- [Work to complete] Put the lines from the one containing "Page size: 1275x1650." through the end of the items into a numbered list, leaving out blank lines.

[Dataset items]
........

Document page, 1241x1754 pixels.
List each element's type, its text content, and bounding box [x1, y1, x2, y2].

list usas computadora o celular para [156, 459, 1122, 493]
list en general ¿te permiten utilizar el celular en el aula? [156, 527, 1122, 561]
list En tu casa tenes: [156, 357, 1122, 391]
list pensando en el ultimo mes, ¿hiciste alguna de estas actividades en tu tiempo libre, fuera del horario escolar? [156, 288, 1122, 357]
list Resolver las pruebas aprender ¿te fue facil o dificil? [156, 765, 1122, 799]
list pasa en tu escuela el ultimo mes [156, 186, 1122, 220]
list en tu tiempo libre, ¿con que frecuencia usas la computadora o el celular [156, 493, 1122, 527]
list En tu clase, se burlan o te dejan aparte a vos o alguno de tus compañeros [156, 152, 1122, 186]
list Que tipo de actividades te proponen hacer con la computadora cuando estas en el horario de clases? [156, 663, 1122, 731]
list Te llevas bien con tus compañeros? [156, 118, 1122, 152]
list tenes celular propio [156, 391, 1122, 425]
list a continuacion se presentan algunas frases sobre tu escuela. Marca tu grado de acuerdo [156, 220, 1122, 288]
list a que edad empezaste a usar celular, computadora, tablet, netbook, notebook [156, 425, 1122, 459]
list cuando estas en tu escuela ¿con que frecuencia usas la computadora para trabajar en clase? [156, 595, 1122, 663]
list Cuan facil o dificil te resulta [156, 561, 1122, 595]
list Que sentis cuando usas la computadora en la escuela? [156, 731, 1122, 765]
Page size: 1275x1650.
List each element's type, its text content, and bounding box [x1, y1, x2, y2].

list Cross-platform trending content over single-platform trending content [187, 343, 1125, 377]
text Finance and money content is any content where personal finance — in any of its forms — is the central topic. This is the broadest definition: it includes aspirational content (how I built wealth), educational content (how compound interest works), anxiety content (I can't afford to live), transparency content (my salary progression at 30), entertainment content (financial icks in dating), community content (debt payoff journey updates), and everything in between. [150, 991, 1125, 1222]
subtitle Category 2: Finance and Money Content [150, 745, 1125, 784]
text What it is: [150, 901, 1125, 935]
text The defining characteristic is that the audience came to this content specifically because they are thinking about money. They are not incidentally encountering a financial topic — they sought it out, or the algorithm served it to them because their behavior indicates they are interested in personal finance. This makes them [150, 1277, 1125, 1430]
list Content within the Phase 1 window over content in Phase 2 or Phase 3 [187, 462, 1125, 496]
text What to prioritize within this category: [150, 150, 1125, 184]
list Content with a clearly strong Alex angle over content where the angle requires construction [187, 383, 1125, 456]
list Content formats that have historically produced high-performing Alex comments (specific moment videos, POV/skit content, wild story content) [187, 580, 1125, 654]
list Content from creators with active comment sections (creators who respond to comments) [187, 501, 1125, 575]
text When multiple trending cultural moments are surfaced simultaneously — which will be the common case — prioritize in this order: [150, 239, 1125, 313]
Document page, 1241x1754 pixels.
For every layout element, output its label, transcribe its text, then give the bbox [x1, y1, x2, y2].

........

- [Answer]
1. Page size: 1275x1650.
2. List each element's type, its text content, and bounding box [x1, y1, x2, y2].
3. list Cross-platform trending content over single-platform trending content [187, 343, 1125, 377]
4. text Finance and money content is any content where personal finance — in any of its forms — is the central topic. This is the broadest definition: it includes aspirational content (how I built wealth), educational content (how compound interest works), anxiety content (I can't afford to live), transparency content (my salary progression at 30), entertainment content (financial icks in dating), community content (debt payoff journey updates), and everything in between. [150, 991, 1125, 1222]
5. subtitle Category 2: Finance and Money Content [150, 745, 1125, 784]
6. text What it is: [150, 901, 1125, 935]
7. text The defining characteristic is that the audience came to this content specifically because they are thinking about money. They are not incidentally encountering a financial topic — they sought it out, or the algorithm served it to them because their behavior indicates they are interested in personal finance. This makes them [150, 1277, 1125, 1430]
8. list Content within the Phase 1 window over content in Phase 2 or Phase 3 [187, 462, 1125, 496]
9. text What to prioritize within this category: [150, 150, 1125, 184]
10. list Content with a clearly strong Alex angle over content where the angle requires construction [187, 383, 1125, 456]
11. list Content formats that have historically produced high-performing Alex comments (specific moment videos, POV/skit content, wild story content) [187, 580, 1125, 654]
12. list Content from creators with active comment sections (creators who respond to comments) [187, 501, 1125, 575]
13. text When multiple trending cultural moments are surfaced simultaneously — which will be the common case — prioritize in this order: [150, 239, 1125, 313]
14. Document page, 1241x1754 pixels.
15. For every layout element, output its label, transcribe its text, then give the bbox [x1, y1, x2, y2].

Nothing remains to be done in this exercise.